Job Management for Llama Stack #1238

booxter · 2025-02-24T23:15:54Z

booxter
Feb 24, 2025

Hi all.

This is a proposal to streamline jobs management through API as well as give providers tools to manage asynchronous and even remote jobs while not blocking access to API.

I converted it from a Google Document using its Markdown copy-paste feature. I hope it worked (it seems to), but if you find some issues, please let me know and I will confirm if it's not a conversion problem.

Context

Providers need to be able to run long running tasks (jobs) asynchronously, letting the user interact with the API, monitor the status of the job etc. This is currently not possible; though asynchronous behavior is modeled in - some - Llama Stack APIs.

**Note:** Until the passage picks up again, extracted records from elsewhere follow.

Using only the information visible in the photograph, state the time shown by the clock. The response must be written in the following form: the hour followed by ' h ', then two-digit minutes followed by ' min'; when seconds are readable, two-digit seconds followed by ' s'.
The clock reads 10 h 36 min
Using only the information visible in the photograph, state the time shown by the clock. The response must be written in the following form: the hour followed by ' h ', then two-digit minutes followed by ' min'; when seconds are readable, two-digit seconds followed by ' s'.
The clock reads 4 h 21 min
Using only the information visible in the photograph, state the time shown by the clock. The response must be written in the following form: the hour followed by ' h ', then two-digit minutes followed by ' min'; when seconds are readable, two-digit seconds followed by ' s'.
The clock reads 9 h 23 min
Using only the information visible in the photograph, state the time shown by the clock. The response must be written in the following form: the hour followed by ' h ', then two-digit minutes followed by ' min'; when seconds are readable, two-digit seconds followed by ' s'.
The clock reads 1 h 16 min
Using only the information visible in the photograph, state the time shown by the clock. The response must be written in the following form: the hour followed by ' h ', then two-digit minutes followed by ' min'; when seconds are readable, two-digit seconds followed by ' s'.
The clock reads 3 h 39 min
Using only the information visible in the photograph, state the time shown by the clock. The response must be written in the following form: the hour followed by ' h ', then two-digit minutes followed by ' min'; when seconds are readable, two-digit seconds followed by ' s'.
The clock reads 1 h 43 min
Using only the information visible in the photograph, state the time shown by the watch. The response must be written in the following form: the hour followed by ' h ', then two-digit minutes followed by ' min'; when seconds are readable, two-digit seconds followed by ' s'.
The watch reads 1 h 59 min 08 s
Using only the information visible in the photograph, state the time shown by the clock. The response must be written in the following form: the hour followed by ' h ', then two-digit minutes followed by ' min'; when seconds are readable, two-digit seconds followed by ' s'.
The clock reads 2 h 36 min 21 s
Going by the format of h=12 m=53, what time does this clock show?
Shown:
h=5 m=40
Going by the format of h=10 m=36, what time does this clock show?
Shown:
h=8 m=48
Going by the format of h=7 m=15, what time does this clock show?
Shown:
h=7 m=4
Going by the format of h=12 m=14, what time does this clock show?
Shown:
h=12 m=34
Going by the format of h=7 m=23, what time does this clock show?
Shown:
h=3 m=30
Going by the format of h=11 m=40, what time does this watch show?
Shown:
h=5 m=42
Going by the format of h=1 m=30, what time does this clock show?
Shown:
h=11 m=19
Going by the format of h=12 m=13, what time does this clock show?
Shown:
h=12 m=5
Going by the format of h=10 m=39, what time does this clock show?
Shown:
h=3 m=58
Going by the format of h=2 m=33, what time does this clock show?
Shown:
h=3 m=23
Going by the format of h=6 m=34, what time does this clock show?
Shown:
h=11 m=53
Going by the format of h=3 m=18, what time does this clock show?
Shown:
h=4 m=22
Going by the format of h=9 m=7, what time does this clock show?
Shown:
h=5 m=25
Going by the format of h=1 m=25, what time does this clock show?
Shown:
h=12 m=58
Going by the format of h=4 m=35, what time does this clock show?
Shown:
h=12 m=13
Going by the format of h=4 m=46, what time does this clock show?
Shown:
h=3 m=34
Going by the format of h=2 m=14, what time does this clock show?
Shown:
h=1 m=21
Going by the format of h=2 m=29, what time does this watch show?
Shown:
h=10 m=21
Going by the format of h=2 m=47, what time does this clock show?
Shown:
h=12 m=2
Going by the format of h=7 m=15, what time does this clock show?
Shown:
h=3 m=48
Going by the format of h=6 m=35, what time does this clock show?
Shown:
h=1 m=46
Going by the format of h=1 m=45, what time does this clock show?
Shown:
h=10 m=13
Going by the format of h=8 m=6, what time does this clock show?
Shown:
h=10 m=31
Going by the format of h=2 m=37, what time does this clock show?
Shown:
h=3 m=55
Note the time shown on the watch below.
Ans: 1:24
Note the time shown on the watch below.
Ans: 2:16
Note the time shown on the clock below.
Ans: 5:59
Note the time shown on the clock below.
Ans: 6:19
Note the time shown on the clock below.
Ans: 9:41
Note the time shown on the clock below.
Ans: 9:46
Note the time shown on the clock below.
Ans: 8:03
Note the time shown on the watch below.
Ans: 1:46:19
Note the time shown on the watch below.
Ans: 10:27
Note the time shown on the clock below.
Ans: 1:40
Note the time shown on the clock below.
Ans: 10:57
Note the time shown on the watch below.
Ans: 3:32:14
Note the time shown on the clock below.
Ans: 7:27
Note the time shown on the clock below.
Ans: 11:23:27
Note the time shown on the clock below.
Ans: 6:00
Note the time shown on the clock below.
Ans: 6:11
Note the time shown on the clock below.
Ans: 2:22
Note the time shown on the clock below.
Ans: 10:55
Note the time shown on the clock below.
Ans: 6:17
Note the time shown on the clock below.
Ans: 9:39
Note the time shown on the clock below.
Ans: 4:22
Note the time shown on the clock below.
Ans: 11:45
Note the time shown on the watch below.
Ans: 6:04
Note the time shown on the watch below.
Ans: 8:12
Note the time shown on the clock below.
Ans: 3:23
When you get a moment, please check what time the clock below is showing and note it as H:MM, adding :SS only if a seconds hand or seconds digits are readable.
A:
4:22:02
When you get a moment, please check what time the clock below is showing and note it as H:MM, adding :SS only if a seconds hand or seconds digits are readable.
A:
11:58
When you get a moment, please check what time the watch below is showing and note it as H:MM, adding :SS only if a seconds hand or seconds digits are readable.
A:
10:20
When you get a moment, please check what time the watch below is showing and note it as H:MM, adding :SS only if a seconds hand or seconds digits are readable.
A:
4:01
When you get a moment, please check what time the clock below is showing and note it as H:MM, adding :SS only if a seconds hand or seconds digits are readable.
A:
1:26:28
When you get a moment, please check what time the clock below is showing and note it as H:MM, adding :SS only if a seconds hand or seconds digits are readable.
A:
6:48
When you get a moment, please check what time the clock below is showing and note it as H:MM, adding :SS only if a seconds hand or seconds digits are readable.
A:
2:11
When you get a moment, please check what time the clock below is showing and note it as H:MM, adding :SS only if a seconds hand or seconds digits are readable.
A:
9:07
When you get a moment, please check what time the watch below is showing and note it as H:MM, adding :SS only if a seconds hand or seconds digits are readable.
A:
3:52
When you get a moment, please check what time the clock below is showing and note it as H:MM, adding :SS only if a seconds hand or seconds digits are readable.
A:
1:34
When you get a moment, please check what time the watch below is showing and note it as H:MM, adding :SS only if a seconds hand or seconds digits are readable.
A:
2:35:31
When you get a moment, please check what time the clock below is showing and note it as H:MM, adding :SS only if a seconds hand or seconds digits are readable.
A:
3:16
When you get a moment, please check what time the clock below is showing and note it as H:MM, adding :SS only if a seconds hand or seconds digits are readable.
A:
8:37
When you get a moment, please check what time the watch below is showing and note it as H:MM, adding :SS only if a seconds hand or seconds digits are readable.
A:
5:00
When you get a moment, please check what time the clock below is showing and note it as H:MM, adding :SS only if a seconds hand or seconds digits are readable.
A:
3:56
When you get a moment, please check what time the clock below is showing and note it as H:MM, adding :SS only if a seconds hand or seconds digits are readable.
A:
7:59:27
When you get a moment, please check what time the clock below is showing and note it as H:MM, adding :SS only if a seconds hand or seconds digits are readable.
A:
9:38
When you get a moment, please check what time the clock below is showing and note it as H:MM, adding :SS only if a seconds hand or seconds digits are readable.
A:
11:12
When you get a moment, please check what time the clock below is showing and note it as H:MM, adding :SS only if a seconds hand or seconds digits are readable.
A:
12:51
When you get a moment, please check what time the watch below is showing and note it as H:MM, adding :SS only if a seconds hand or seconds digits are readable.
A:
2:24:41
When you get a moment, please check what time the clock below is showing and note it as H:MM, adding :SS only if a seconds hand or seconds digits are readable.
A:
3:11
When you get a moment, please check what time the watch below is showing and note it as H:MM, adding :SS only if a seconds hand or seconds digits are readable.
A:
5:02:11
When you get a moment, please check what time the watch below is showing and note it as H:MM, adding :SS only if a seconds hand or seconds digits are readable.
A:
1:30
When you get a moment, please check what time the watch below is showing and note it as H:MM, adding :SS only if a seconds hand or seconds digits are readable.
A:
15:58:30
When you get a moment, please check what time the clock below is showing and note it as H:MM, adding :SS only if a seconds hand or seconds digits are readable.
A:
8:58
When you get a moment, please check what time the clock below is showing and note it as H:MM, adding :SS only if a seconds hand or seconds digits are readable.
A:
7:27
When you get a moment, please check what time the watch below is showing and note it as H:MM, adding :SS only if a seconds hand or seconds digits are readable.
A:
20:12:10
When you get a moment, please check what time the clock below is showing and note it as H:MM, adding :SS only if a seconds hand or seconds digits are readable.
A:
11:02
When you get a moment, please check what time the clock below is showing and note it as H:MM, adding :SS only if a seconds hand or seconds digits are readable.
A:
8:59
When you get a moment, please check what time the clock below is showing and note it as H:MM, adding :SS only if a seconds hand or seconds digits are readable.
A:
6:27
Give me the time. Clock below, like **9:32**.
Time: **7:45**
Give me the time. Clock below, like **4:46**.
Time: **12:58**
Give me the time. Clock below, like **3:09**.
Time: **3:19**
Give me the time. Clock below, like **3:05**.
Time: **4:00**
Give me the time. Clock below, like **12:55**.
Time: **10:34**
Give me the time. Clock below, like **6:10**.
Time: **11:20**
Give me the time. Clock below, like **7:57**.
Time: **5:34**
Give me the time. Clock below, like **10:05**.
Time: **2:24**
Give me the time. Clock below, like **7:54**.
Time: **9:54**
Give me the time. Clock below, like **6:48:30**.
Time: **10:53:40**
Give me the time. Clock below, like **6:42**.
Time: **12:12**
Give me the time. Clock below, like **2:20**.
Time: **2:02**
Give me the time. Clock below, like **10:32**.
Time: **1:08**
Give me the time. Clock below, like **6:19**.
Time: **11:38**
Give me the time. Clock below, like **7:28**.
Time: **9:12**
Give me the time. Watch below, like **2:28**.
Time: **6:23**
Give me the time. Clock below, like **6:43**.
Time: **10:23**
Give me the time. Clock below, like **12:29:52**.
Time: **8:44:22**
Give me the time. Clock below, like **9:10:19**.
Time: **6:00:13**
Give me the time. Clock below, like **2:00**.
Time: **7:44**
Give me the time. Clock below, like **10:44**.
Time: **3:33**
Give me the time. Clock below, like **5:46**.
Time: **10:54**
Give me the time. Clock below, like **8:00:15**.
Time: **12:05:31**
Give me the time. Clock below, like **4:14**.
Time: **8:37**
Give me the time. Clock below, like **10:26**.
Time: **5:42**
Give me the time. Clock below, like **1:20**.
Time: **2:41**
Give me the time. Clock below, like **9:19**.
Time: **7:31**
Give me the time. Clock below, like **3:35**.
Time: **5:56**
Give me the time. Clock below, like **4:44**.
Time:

For example, this results in API client timeouts when executing training actions against the torchtune provider. This is because the provider doesn’t return control to the API caller until the training run is complete, which may take longer than the API timeout.

This proposal attempts to address this issue with blocking calls to inline providers. It also attempts to streamline the API to interact with long running Jobs.

Note: the proposal does not attempt to force all providers to use the same scheduler backend, and the choice of a backend per provider is baked in in the proposed design. That said, the proposal attempts to build a common jobs interface and useful tools to work with long running tasks (jobs) that can be shared by providers. The actual adoption of the common patterns will depend on the usefulness of the proposed tools.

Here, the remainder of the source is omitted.